• _TO-DO ITEM_
Lines of the material that include the string "input" should be returned.

• _THE DATA_

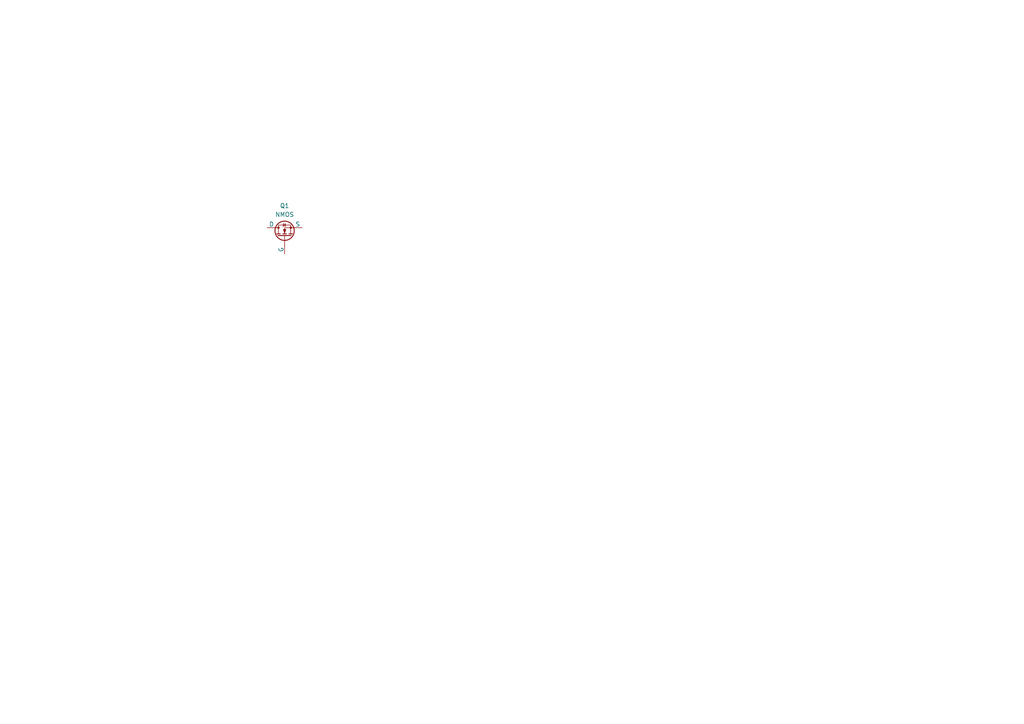
<source format=kicad_sch>
(kicad_sch
	(version 20231120)
	(generator "eeschema")
	(generator_version "8.0")
	(uuid "a5ea958d-d76d-47d7-a247-6e65d33190a2")
	(paper "A4")
	
	(symbol
		(lib_id "Simulation_SPICE:NMOS")
		(at 82.55 68.58 90)
		(unit 1)
		(exclude_from_sim no)
		(in_bom yes)
		(on_board yes)
		(dnp no)
		(fields_autoplaced yes)
		(uuid "858f5862-3a4b-4d67-bbf5-a61d8f814111")
		(property "Reference" "Q1"
			(at 82.55 59.69 90)
			(effects
				(font
					(size 1.27 1.27)
				)
			)
		)
		(property "Value" "NMOS"
			(at 82.55 62.23 90)
			(effects
				(font
					(size 1.27 1.27)
				)
			)
		)
		(property "Footprint" "FOOTPRINT:MOSFET_CSD19531Q5A"
			(at 80.01 63.5 0)
			(effects
				(font
					(size 1.27 1.27)
				)
				(hide yes)
			)
		)
		(property "Datasheet" "https://ngspice.sourceforge.io/docs/ngspice-html-manual/manual.xhtml#cha_MOSFETs"
			(at 95.25 68.58 0)
			(effects
				(font
					(size 1.27 1.27)
				)
				(hide yes)
			)
		)
		(property "Description" "N-MOSFET transistor, drain/source/gate"
			(at 82.55 68.58 0)
			(effects
				(font
					(size 1.27 1.27)
				)
				(hide yes)
			)
		)
		(property "Sim.Device" "NMOS"
			(at 99.695 68.58 0)
			(effects
				(font
					(size 1.27 1.27)
				)
				(hide yes)
			)
		)
		(property "Sim.Type" "VDMOS"
			(at 101.6 68.58 0)
			(effects
				(font
					(size 1.27 1.27)
				)
				(hide yes)
			)
		)
		(property "Sim.Pins" "5,6,7,8=D 4=G 1,2,3=S"
			(at 97.79 68.58 0)
			(effects
				(font
					(size 1.27 1.27)
				)
				(hide yes)
			)
		)
		(pin "1"
			(uuid "0c2370f7-2224-43ab-a2c6-c112d2b02240")
		)
		(pin "2"
			(uuid "fdea2155-8d16-4a1c-82d9-07d8590aec73")
		)
		(pin "3"
			(uuid "ab4b297b-dfdd-416e-8eb7-b645df3aaa3c")
		)
		(instances
			(project ""
				(path "/a5ea958d-d76d-47d7-a247-6e65d33190a2"
					(reference "Q1")
					(unit 1)
				)
			)
		)
	)
	(sheet_instances
		(path "/"
			(page "1")
		)
	)
)

</source>
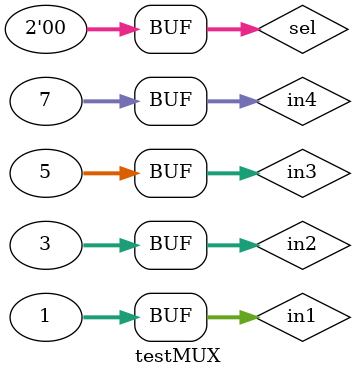
<source format=v>
module testMUX();
  reg [31:0] in1, in2, in3, in4;
  reg [1:0] sel;
  wire [31:0] out;
  MUX #(32) mux(in1, in2, in3, in4, sel, out);
  initial begin 
    #100 
      in1= 32'd1;
      in2= 32'd3; 
      in3 = 32'd5; 
      in4 = 32'd7; 
    #100
      sel = 2'd0; 
    #100
      sel = 2'd3; 
    #100
      sel= 2'd2;
    #100
      sel = 2'd0;
  end
endmodule
</source>
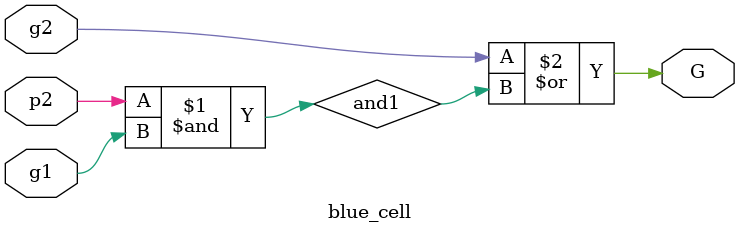
<source format=v>
module blue_cell(p2, g1, g2, G);
input  p2, g1, g2;
output G;

// put your design here
wire and1;

and(and1, p2, g1);
or(G, g2, and1);

endmodule
</source>
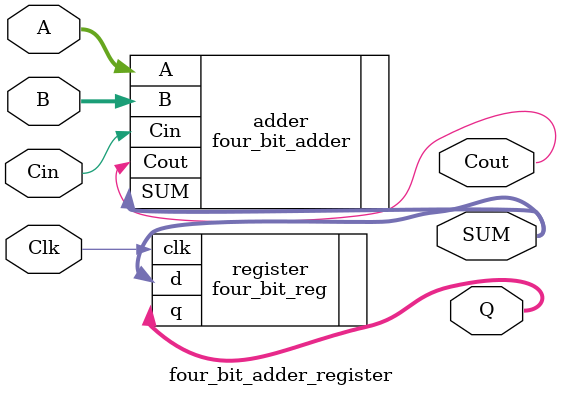
<source format=v>
`timescale 1ns / 1ps

module four_bit_adder_register(
input [3:0] A,B,
input Cin,
input Clk,
output [3:0] SUM, Q,
output Cout
);

four_bit_adder adder(.A(A),.B(B),.Cin(Cin),.SUM(SUM),.Cout(Cout));
four_bit_reg register(.d(SUM),.q(Q),.clk(Clk));

endmodule

</source>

• _REPLY TO THE TASK_
input  p2, g1, g2;
input [3:0] A,B,
input Cin,
input Clk,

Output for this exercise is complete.